Alien Resurrection, thou hast failed. Oh, boy, thou really hast failed. This movie is ridiculous – how does Ripley show off her new found hyrid abilities? Through a round of tough gal basketball tricks of course. Not just basketball, but basketball on a court on a spaceship...in the future...with Ron Perlman...who's a space pirate. Tah-dah! Thou stinks.

I had some hope for the movie even though I had heard it was bad. Joss Whedon wrote it. I liked both Buffy and Firefly. I certainly love his work on the Astonishing X-Men comic title. But his script sucks. Or maybe the acting sucks. Methinks both suck. Immensely.

Perlman fails to be a believable human being once again. I hadn't noticed how awkward Winona Ryder can be at times, but that is on display during her performance in Alien Resurrection. I like her, but I'm starting to think she isn't the strong talent I once thought she was. More charisma than talent, perhaps. Weaver is laughable the whole time, the tough woman shtick is old and tired in Alien Resurrection, mostly because the dialogue is so bad.
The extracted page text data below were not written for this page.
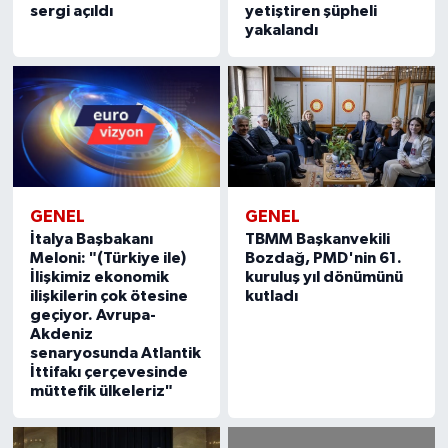
sergi açıldı
yetiştiren şüpheli
yakalandı
GENEL
GENEL
TBMM Başkanvekili
İtalya Başbakanı
Bozdağ, PMD'nin 61.
Meloni: "(Türkiye ile)
kuruluş yıl dönümünü
İlişkimiz ekonomik
kutladı
ilişkilerin çok ötesine
geçiyor. Avrupa-
Akdeniz
senaryosunda Atlantik
İttifakı çerçevesinde
müttefik ülkeleriz"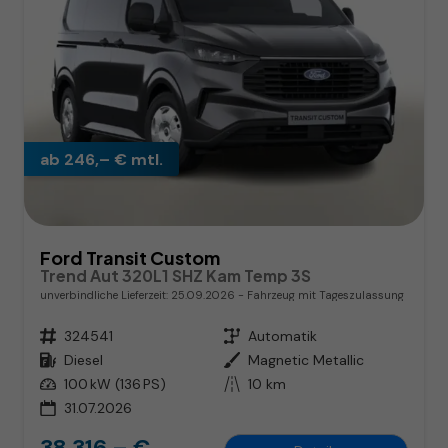
ab 246,– € mtl.
Ford Transit Custom
Trend Aut 320L1 SHZ Kam Temp 3S
unverbindliche Lieferzeit:
25.09.2026
Fahrzeug mit Tageszulassung
Fahrzeugnr.
324541
Getriebe
Automatik
Kraftstoff
Diesel
Außenfarbe
Magnetic Metallic
Leistung
100 kW (136 PS)
Kilometerstand
10 km
31.07.2026
38.316,– €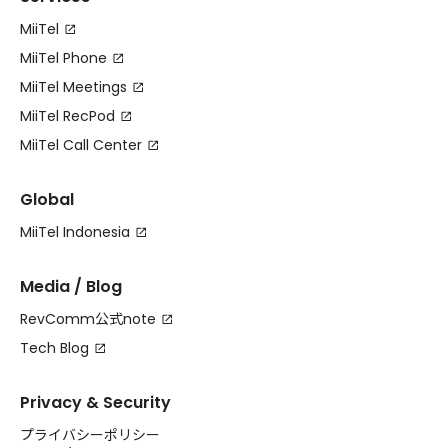
MiiTel
MiiTel Phone
MiiTel Meetings
MiiTel RecPod
MiiTel Call Center
Global
MiiTel Indonesia
Media / Blog
RevComm公式note
Tech Blog
Privacy & Security
プライバシーポリシー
But Weaver doesn't exactly rise above her lines either.

It was the least exciting “exciting” movie I have seen in a long time. It did succeed at being really gross, though. Way to go, lackluster movie. All the crunching, slimy, exhaling wheezing made me cringe as usual when watching an Alien movie. But the thrill was gone. In its place was a mistake of a movie masquerading as entertainment. “Boo!” I say, sir. “Boo!”

*1/2

Tuesday, March 6, 2007

Wings of Desire




This film is beautiful to look at. It is also boring as all get out. I tried very hard to give the film time to develop, to get better and bring my attention back. It barely happened during the film's final twenty minutes or so. All that preceded it was philosophical posing. The film would have made a better short or work of fictional literature. On screen, it merely is a chore. I had to make myself sit through it. Again, the cinematography is gorgeous, but the story (thin as it is, which can be okay, but wasn't) didn't earn my time. I did watch the making of doc on the DVD, and it allowed me to have some respect for what they were attempting to do. But the idea wasn't translated into a very good film. Shorter might have equaled better, but I'll never know. I sat on my bed watching, giving time limits for the film - "It's been a long time. Nothing's really happened. It'll end soon." "I was wrong last time. But it has to end soon. Nothing has changed." "Dear Lord, help me. Finish it."

Maybe one day I will give it another chance. Someday far off in the future. You can't even see it from here.